Segment Start: MATERIALS PROVIDED

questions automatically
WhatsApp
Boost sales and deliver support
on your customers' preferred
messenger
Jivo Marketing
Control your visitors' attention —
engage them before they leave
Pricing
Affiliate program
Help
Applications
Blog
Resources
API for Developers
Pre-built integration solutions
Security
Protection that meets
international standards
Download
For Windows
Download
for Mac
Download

Segment End: MATERIALS PROVIDED

Transcribe every entry verbatim.

> [ANSWER TO THIS PROBLEM]:
questions automatically
WhatsApp
Boost sales and deliver support
on your customers' preferred
messenger
Jivo Marketing
Control your visitors' attention —
engage them before they leave
Pricing
Affiliate program
Help
Applications
Blog
Resources
API for Developers
Pre-built integration solutions
Security
Protection that meets
international standards
Download
For Windows
Download
for Mac
Download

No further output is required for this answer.